**Extracto de la página**.
------------------------

A eso de las once, el leonés aprovecha para salir a la calle y hacer los recados. La hora le avisa de que se acerca el momento de comer y no hay mejor alarma para comprar los últimos ingredientes, dignos de la comilona que aguardará en la mesa destinada a un futuro en los intestinos del comilón. Los que trabajan toman café en alguna terraza del centro mientras miran su muñeca, asegurándose de que no se les pasa el tiempo. Jubilados caminan tranquilos por las travesías con un objetivo claro: algún bar en el que comenzar temprano el vermú de mediodía. Los peregrinos se pierden en busca de la Catedral. O de algún albergue que parece esconderse para que continúen con su travesía sin hacer escala en esta bonita ciudad.
Todo igual que cada día. Todos pasean de un sitio a otro siguiendo la corriente de los días rutinarios. Hay quien saluda a su vecino en la misma esquina de todas las mañanas y, tranquilo, continúa su marcha comprobando que las cosas no han cambiado de forma aún. Que todo permanece en su sitio, sin esperar novedades ni cambios. Las calles se acostumbran a ver siempre los mismos rostros, igual que los rostros sonríen cómplices a esos otros que les devuelven habitualmente la mirada. Con buen clima y sobre estas horas, casi se puede afirmar que León está lleno de vitalidad.

------------------------

**Sobre el ejercicio**. Del texto sobre la mañana en León, repite al pie de la letra todo lo que va desde "A eso de las" hasta "esta bonita ciudad.".

**Datos de seguimiento de correspondencia de puntos**.
------------------------

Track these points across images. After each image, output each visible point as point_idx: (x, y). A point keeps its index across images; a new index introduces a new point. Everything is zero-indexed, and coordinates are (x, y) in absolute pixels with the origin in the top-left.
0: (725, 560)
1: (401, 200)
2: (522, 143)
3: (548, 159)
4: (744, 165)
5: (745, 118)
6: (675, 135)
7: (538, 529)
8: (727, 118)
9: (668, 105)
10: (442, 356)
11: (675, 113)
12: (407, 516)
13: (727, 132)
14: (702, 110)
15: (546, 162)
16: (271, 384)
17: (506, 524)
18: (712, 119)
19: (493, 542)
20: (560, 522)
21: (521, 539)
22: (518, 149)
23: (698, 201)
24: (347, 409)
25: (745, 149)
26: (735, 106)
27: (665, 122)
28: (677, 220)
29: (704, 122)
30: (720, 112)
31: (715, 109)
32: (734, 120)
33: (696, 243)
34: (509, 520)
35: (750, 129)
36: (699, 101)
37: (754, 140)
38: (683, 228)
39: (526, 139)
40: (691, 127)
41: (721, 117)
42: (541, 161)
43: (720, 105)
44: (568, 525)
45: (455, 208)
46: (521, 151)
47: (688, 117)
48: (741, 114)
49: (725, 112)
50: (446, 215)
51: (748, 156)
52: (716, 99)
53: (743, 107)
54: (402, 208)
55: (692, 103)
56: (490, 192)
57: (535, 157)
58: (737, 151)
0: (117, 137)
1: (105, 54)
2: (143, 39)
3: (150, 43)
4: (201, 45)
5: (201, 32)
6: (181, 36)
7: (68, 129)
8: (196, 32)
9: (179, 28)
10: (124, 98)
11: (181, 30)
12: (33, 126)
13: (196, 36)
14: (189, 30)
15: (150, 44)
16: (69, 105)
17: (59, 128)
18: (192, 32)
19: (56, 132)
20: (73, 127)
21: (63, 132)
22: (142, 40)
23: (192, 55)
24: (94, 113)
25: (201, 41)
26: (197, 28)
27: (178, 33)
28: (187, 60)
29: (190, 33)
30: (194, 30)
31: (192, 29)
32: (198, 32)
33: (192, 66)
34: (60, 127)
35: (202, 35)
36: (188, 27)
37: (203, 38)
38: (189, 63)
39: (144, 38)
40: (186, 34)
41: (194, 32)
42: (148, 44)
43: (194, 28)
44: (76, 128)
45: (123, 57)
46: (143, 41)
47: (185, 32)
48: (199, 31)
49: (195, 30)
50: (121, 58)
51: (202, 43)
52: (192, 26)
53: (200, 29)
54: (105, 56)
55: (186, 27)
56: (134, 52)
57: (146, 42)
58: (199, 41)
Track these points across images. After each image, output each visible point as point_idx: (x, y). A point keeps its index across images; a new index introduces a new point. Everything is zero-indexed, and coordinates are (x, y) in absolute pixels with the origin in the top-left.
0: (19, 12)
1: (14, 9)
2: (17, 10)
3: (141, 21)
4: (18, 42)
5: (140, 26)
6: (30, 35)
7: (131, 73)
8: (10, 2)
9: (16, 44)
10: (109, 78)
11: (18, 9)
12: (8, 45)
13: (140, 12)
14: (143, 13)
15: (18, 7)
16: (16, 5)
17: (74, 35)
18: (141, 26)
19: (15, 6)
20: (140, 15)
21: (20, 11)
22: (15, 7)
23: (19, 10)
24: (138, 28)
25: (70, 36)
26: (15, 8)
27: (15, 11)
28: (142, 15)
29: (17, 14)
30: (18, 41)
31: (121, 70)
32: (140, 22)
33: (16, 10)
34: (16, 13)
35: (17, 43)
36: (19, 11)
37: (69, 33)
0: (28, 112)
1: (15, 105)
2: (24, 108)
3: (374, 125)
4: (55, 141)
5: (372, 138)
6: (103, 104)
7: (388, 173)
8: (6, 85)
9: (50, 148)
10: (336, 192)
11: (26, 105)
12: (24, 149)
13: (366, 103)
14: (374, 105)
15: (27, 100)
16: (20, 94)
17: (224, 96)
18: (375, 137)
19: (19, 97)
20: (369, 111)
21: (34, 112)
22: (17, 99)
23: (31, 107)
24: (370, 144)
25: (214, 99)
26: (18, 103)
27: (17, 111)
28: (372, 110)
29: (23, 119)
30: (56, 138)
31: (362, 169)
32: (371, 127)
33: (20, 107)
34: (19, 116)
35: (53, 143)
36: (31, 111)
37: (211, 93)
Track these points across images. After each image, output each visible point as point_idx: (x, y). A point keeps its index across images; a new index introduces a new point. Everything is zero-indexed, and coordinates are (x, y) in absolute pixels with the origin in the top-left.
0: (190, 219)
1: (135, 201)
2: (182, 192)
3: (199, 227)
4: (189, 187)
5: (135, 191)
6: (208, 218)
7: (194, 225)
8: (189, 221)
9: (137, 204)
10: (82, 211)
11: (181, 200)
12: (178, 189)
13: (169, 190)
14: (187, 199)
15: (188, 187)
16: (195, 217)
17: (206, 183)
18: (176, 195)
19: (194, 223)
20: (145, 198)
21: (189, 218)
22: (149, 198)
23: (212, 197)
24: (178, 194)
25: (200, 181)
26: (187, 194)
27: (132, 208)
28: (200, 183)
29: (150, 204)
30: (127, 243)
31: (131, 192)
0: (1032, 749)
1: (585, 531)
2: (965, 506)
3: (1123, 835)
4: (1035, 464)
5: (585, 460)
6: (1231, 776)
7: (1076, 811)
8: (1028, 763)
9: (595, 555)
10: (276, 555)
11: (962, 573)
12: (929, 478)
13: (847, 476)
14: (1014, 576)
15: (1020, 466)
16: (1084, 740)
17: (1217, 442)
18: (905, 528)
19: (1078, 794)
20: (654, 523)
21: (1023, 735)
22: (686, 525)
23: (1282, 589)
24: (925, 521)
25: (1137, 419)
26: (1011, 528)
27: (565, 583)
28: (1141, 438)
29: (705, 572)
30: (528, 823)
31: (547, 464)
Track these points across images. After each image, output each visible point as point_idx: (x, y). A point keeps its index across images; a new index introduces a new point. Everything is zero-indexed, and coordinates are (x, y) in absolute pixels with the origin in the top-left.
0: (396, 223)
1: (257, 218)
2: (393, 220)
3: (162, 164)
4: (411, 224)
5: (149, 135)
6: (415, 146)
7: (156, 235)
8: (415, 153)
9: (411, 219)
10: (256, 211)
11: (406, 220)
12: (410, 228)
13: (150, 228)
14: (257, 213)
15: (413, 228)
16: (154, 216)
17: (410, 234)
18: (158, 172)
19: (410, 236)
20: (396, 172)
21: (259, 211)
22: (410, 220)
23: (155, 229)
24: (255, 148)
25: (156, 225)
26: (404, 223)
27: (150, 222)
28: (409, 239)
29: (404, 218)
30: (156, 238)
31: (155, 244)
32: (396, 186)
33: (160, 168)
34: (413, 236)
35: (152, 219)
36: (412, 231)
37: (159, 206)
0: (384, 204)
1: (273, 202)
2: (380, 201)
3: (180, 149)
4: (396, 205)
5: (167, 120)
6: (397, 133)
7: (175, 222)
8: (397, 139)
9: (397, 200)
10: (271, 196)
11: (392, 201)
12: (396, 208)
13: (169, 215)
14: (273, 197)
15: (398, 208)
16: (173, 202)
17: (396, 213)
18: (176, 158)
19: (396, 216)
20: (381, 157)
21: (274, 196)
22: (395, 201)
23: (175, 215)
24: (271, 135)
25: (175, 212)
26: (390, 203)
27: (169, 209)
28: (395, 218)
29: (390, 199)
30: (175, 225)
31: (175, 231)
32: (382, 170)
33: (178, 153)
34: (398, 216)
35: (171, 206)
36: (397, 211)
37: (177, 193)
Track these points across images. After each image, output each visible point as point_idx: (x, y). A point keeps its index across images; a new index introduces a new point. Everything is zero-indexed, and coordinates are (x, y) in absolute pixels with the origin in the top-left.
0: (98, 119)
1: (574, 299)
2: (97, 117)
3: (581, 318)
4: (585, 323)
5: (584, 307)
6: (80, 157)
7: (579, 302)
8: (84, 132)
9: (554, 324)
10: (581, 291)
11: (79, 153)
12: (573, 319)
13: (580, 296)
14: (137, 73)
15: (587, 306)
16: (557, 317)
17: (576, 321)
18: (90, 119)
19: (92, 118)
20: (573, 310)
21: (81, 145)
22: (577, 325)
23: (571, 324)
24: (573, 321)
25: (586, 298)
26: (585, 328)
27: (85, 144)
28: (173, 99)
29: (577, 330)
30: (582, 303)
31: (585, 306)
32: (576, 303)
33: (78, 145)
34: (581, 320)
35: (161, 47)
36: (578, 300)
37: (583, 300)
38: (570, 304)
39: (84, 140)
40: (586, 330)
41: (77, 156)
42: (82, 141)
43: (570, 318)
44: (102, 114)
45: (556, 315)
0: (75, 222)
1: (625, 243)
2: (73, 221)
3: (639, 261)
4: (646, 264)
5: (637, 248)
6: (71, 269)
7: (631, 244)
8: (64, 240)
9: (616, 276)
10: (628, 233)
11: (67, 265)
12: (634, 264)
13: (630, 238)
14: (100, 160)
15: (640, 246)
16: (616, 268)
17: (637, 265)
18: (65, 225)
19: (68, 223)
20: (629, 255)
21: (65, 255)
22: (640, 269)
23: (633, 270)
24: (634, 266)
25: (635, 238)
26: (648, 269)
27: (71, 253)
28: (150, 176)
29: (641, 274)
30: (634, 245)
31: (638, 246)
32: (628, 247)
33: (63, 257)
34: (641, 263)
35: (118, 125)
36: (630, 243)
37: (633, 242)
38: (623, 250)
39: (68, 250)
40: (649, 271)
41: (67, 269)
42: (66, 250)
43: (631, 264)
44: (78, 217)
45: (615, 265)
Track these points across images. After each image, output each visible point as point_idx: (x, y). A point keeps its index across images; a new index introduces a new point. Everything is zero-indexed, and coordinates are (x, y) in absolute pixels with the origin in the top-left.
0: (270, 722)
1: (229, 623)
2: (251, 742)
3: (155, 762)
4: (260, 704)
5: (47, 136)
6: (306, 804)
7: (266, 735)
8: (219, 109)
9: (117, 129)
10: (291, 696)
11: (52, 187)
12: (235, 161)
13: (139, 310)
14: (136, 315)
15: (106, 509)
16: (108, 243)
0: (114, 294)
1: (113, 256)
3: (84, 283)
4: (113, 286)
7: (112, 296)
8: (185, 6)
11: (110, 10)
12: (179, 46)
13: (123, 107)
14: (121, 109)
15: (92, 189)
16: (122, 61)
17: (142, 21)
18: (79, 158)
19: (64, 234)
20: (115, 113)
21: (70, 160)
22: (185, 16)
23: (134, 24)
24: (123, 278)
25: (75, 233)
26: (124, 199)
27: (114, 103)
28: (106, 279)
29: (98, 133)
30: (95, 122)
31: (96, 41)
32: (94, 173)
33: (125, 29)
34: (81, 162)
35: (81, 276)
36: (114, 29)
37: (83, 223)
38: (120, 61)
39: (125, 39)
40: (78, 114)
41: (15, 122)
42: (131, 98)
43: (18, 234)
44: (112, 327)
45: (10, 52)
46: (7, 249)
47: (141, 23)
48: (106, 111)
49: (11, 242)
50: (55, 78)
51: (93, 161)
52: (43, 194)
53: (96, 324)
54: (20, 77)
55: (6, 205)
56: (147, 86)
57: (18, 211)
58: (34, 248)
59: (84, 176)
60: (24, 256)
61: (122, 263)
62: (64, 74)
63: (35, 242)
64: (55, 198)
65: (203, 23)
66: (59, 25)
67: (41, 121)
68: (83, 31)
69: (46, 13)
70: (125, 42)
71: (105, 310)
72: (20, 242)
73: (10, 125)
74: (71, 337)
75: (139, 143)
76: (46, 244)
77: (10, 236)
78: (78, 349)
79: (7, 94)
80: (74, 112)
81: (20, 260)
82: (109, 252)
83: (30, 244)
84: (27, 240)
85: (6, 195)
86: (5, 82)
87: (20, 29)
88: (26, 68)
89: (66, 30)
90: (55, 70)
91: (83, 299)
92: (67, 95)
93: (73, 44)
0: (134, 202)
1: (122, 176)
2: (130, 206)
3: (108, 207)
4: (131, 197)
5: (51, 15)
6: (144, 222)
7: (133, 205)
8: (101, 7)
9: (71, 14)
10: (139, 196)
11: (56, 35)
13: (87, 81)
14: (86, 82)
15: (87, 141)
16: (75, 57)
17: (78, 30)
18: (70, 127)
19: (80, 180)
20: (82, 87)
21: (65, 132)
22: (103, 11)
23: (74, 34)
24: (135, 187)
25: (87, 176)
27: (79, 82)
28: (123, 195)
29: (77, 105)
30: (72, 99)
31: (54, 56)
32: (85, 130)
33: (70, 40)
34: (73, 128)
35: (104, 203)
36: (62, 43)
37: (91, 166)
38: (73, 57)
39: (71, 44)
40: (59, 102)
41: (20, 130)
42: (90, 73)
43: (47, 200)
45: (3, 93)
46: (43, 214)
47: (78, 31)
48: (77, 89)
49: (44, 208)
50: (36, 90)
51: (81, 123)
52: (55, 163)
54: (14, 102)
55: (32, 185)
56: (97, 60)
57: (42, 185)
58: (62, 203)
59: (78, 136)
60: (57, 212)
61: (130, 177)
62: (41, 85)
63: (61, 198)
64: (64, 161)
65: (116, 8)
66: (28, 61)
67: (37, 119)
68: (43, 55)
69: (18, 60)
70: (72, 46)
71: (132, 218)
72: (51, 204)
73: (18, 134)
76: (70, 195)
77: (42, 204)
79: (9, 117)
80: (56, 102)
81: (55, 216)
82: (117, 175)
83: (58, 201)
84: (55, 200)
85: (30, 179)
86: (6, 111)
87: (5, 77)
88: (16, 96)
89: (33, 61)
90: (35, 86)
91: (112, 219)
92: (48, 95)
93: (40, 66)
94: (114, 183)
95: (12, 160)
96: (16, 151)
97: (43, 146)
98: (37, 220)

------------------------

**Resultado del ejercicio**.
A eso de las once, el leonés aprovecha para salir a la calle y hacer los recados. La hora le avisa de que se acerca el momento de comer y no hay mejor alarma para comprar los últimos ingredientes, dignos de la comilona que aguardará en la mesa destinada a un futuro en los intestinos del comilón. Los que trabajan toman café en alguna terraza del centro mientras miran su muñeca, asegurándose de que no se les pasa el tiempo. Jubilados caminan tranquilos por las travesías con un objetivo claro: algún bar en el que comenzar temprano el vermú de mediodía. Los peregrinos se pierden en busca de la Catedral. O de algún albergue que parece esconderse para que continúen con su travesía sin hacer escala en esta bonita ciudad.